== Your assignment ==
Below are entries with pictures among them; reproduce exactly, and only, the lines from the one containing "right elbow: (605, 1452)" down to the one containing "left ankle: (82, 109)", without the pictures.

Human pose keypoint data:

______

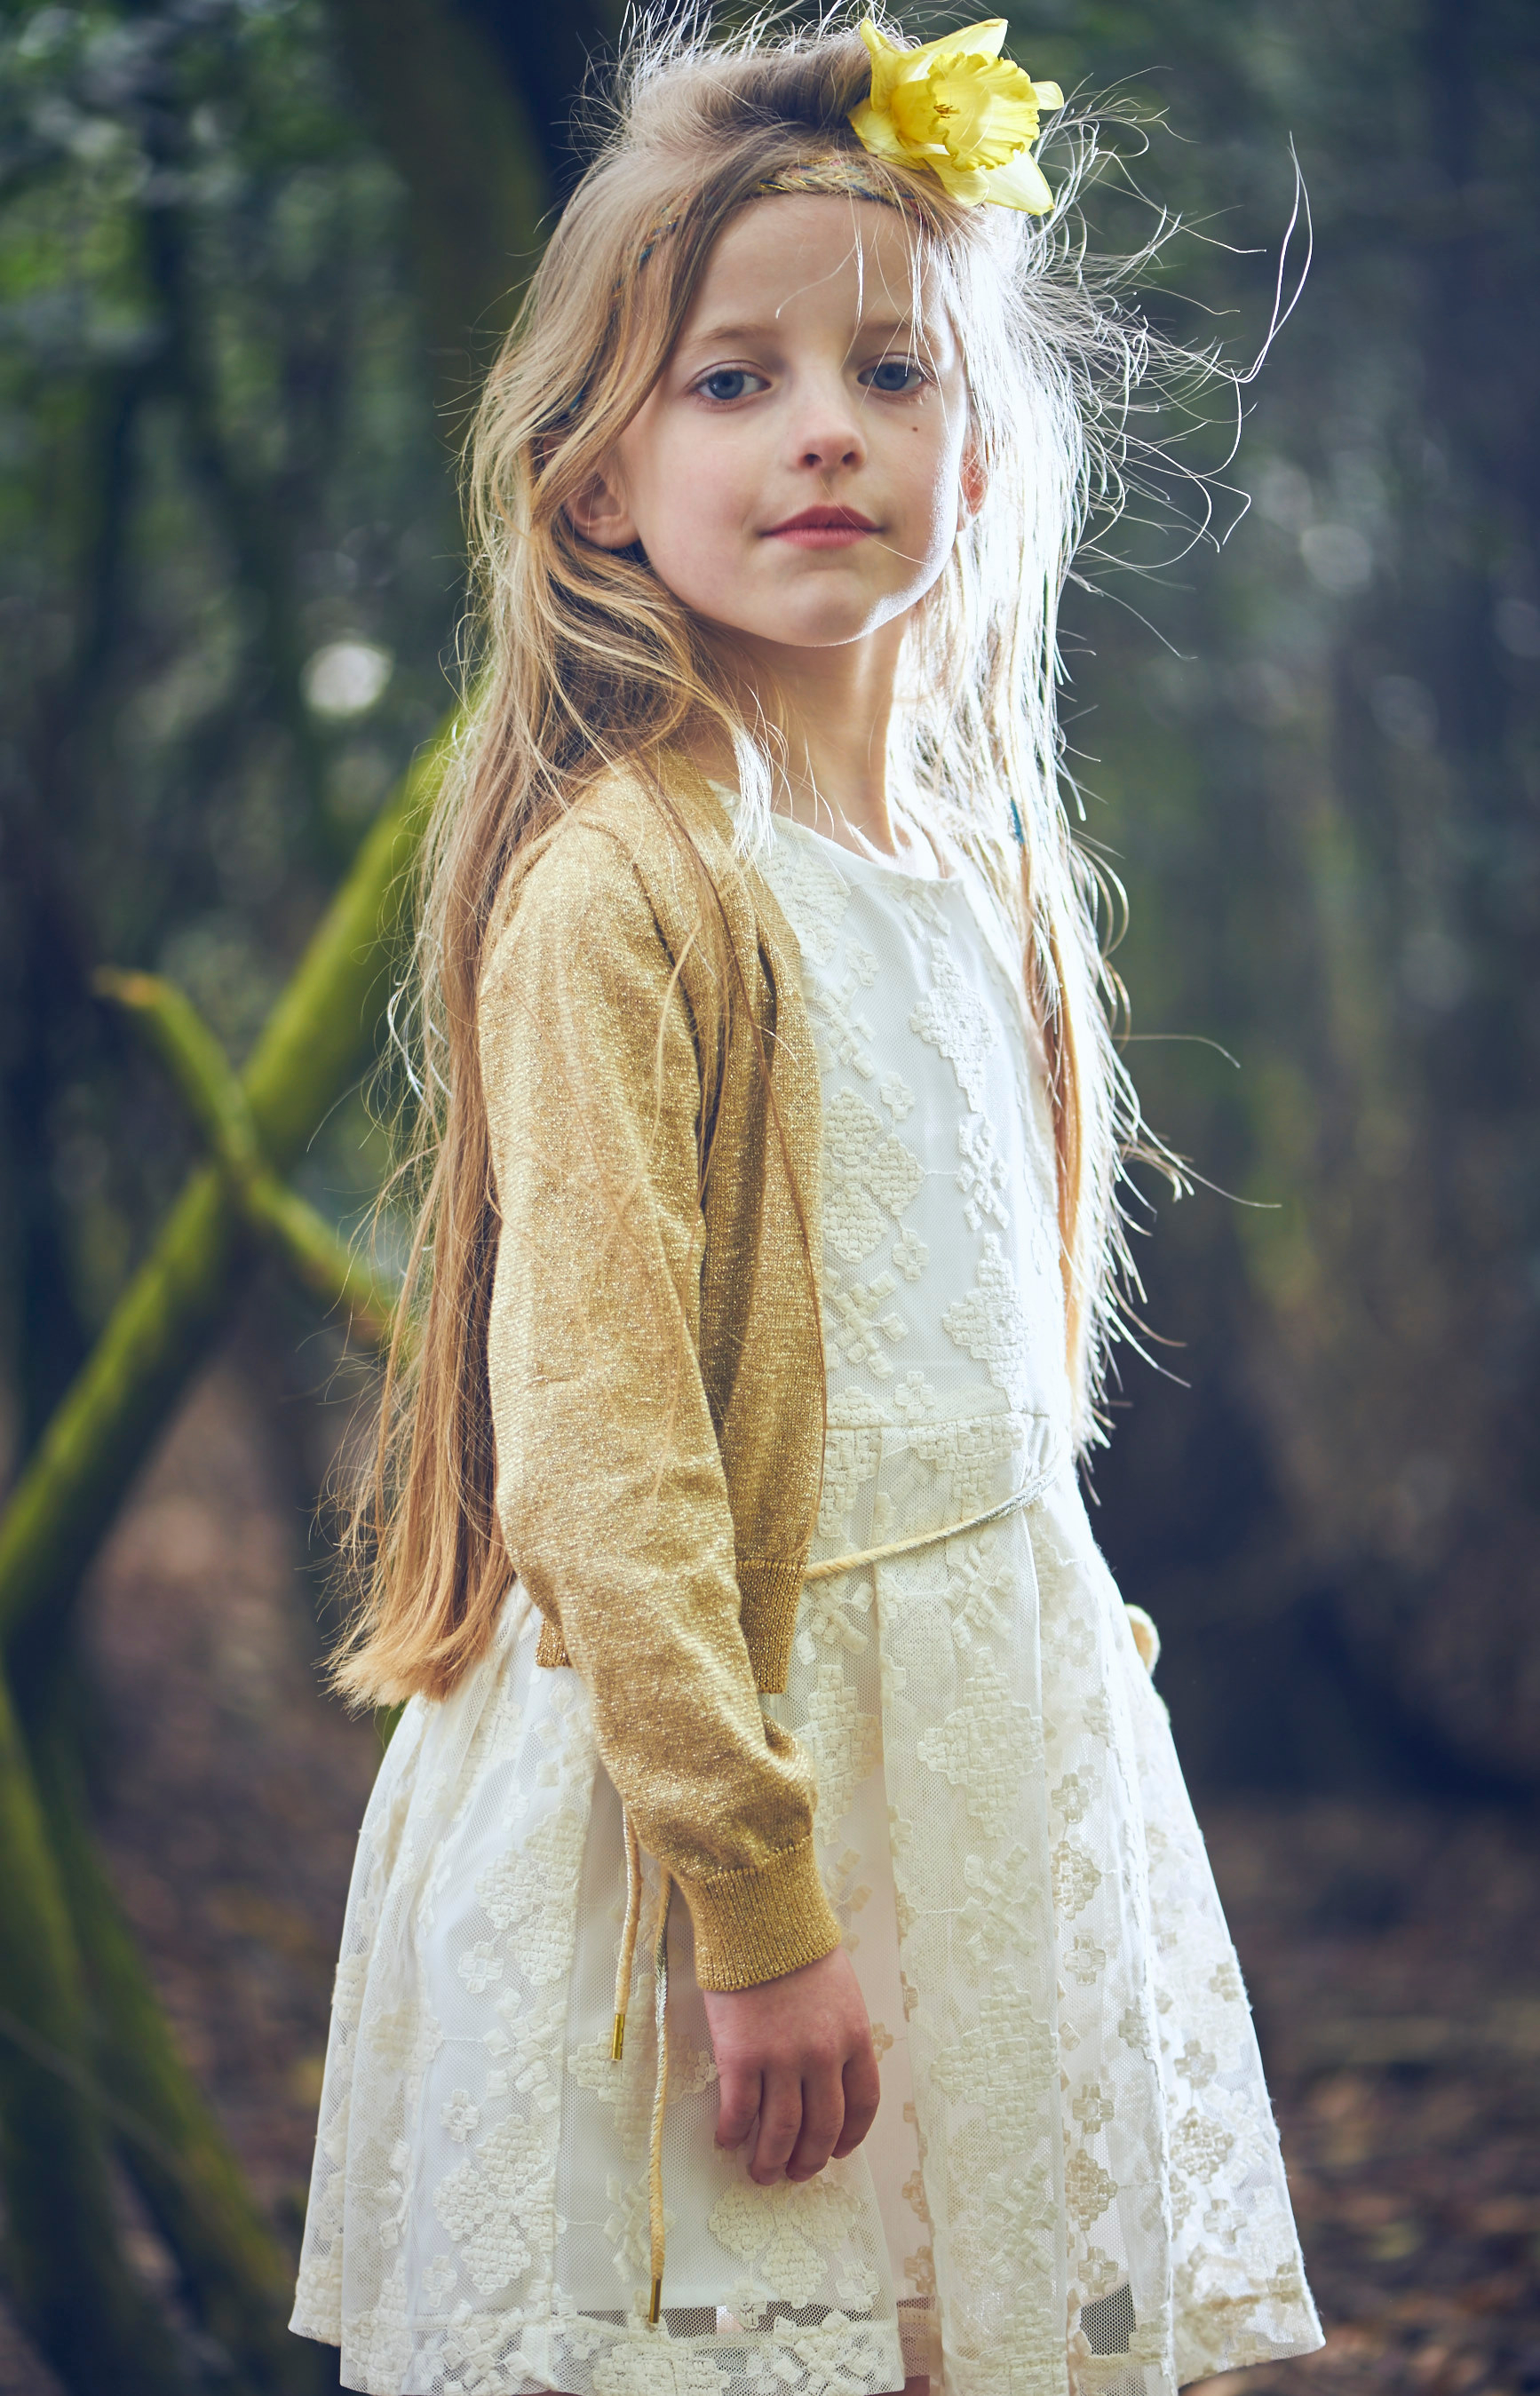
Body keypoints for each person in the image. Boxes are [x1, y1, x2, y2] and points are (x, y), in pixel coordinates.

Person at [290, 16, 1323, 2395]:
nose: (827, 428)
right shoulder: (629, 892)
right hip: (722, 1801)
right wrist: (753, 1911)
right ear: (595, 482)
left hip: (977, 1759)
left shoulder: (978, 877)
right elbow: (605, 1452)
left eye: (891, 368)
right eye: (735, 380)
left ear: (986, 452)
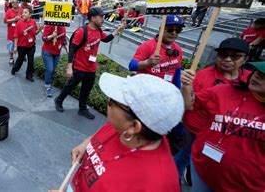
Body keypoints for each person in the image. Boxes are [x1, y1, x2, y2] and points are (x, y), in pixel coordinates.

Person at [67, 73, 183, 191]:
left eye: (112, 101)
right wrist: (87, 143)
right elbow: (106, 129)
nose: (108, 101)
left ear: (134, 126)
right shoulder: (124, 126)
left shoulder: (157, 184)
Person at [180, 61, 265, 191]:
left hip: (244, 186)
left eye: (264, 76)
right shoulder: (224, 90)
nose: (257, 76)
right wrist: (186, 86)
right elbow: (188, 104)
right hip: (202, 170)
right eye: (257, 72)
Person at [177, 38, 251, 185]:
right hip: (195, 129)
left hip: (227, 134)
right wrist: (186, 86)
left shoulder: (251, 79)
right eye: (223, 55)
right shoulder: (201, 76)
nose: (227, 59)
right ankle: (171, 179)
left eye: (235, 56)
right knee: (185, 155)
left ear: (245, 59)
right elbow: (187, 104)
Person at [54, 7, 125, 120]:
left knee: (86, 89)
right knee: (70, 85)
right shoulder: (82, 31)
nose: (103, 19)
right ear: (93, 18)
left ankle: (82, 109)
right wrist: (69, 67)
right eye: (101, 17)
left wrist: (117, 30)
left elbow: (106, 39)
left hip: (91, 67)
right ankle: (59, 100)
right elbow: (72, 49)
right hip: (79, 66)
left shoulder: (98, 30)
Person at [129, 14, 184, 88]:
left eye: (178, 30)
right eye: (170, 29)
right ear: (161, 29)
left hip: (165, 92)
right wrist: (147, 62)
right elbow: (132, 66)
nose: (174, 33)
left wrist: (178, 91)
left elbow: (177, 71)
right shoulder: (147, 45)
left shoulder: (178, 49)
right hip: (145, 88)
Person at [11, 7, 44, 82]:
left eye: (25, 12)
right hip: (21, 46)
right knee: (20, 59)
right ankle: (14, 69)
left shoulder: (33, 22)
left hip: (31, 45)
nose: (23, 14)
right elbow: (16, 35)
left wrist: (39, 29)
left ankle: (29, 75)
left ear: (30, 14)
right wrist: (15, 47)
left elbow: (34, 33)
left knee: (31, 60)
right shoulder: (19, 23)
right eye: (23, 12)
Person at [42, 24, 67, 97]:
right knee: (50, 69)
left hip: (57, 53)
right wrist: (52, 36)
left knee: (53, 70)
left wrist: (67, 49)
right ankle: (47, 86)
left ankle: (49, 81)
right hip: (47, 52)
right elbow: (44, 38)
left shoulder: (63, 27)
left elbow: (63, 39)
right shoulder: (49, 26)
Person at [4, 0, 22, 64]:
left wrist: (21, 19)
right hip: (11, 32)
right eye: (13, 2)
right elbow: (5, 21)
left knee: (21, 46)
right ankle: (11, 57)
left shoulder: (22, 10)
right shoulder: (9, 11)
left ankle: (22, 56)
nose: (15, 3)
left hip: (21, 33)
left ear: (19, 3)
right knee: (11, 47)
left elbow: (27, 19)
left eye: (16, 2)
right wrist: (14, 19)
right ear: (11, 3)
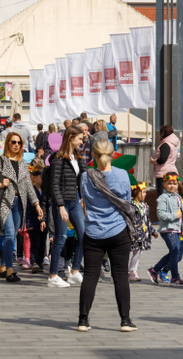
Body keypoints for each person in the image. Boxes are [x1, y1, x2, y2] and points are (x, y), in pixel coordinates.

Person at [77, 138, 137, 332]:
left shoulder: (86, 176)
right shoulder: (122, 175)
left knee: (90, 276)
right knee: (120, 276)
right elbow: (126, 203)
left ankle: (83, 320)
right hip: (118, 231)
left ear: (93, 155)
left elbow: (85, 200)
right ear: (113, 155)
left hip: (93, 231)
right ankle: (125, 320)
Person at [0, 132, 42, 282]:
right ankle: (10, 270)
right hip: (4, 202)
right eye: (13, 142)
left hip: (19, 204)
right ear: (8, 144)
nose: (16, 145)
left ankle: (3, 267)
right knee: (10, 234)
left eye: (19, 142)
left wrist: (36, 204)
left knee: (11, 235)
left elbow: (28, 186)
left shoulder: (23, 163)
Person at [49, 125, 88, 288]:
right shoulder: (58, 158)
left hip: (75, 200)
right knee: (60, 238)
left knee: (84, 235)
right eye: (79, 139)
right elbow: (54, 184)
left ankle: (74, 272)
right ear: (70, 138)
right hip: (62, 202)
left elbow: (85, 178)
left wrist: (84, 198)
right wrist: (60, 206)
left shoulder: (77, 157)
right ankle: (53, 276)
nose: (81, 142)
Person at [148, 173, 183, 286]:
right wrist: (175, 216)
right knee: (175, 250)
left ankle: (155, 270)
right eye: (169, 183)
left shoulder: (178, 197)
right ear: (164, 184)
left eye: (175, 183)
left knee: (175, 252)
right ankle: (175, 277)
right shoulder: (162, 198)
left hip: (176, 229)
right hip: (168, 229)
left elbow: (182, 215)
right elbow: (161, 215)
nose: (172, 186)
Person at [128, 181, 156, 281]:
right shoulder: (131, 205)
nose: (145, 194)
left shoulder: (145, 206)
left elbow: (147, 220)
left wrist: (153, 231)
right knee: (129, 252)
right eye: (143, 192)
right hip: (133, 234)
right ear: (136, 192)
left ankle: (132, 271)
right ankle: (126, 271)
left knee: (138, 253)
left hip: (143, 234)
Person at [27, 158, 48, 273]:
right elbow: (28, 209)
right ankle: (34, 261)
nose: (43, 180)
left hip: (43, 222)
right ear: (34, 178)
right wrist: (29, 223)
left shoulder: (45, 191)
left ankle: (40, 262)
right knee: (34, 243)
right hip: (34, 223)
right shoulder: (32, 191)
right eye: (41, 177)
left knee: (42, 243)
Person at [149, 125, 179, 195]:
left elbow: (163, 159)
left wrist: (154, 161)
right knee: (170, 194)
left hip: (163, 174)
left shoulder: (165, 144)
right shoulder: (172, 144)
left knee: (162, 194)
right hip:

______

== Task answer ==
right elbow: (605, 1452)
left eye: (891, 368)
right eye: (735, 380)
left ear: (986, 452)
Body keypoints for each person in the image. Boxes are [x1, y1, x2, y2] and points are (x, y), in pixel coordinates.

Person at [67, 73, 183, 191]:
left eye: (112, 101)
right wrist: (87, 143)
right elbow: (106, 129)
nose: (108, 101)
left ear: (134, 126)
right shoulder: (124, 126)
left shoulder: (157, 184)
Person at [180, 61, 265, 191]:
left hip: (244, 186)
left eye: (264, 76)
right shoulder: (224, 90)
nose: (257, 76)
right wrist: (186, 86)
right elbow: (188, 104)
right hip: (202, 170)
right eye: (257, 72)
Person at [177, 38, 251, 185]:
right hip: (195, 129)
left hip: (227, 134)
right wrist: (186, 86)
left shoulder: (251, 79)
right eye: (223, 55)
right shoulder: (201, 76)
nose: (227, 59)
right ankle: (171, 179)
left eye: (235, 56)
right knee: (185, 155)
left ear: (245, 59)
right elbow: (187, 104)
Person at [54, 7, 125, 120]:
left knee: (86, 89)
right knee: (70, 85)
right shoulder: (82, 31)
nose: (103, 19)
right ear: (93, 18)
left ankle: (82, 109)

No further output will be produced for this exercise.